Richard D. Morey, Rink Hoekstra, Jeffrey N. Rouder, Michael D. Lee, and
Eric-Jan Wagenmakers (2016), henceforce psycho-Baysians, have a clear goal. They want psychologists to change the way they analyze their data.
Although this goal motivates the flood of method articles by this group, the most direct attack on other statistical approaches is made in the article “The fallacy of placing confidence in confidence intervals.” In this article, the authors claim that everybody, including textbook writers in statistics, misunderstood Neyman’s classic article on interval estimation. What are the prior odds that after 80 years, a group of psychologists discover a fundamental flaw in the interpretation of confidence intervals (H1) versus a few psychologists are either unable or unwilling to understand Neyman’s article?
Underlying this quest for change in statistical practices lies the ultimate attribution error that Fisher’s p-values or Neyman-Pearsons significance testing with or without confidence intervals are responsible for the replication crisis in psychology (Wagenmakers et al., 2011).
This is an error because numerous articles have argued and demonstrated that questionable research practices undermine the credibility of the psychological literature. The unprincipled use of p-values (undisclosed multiple testing), also called p-hacking, means that many statistically significant results have inflated error rates and the long-run probabilities of false positives are not 5%, as stated in each article, but could be 100% (Rosenthal, 1979; Sterling, 1959; Simmons, Nelson, & Simonsohn, 2011).
You will not find a single article by Psycho-Bayesians that will acknowledge the contribution of unprincipled use of p-values to the replication crisis. The reason is that they want to use the replication crisis as a vehicle to sell Bayesian statistics.

(Entries from a dataset)
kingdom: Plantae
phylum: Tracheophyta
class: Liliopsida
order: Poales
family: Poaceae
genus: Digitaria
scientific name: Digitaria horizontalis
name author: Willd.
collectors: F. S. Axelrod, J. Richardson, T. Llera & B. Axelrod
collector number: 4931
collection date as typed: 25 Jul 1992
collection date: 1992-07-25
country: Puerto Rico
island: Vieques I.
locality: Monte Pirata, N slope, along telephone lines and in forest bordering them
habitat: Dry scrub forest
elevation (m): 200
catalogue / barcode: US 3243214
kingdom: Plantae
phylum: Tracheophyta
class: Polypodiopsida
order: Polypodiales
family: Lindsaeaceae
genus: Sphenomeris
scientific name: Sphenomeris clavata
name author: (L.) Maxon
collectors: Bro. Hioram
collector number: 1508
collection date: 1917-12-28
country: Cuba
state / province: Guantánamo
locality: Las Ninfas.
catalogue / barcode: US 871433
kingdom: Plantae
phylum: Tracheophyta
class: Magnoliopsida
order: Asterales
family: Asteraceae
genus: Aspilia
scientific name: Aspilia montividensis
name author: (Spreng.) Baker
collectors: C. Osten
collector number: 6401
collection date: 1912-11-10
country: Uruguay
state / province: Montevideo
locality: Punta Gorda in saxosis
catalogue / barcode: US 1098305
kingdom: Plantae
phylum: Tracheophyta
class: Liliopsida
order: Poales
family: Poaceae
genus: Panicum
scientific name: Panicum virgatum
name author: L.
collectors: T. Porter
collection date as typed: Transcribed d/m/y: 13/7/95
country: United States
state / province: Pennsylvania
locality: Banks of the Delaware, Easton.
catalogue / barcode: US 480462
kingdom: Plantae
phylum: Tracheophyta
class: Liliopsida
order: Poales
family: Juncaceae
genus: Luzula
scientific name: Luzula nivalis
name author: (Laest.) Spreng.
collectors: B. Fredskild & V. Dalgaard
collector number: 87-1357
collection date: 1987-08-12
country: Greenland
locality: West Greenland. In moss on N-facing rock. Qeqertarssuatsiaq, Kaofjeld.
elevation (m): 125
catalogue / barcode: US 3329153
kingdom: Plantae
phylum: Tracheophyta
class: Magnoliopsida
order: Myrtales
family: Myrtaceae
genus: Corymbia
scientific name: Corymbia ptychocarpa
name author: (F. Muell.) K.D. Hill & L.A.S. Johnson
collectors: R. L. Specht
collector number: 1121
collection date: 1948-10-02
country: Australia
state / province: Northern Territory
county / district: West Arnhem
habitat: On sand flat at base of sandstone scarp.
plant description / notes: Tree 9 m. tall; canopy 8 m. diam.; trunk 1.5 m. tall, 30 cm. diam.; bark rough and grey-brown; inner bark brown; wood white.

> **Requirements**:
1. Set down the passage of the post on confidence intervals, everything from "You will not" down to "sell Bayesian statistics.".
2. In the post on confidence intervals, what is the title of the article said to make the most direct attack on other statistical approaches?

> **Response list**:
1.
You will not find a single article by Psycho-Bayesians that will acknowledge the contribution of unprincipled use of p-values to the replication crisis. The reason is that they want to use the replication crisis as a vehicle to sell Bayesian statistics.

2. "The fallacy of placing confidence in confidence intervals."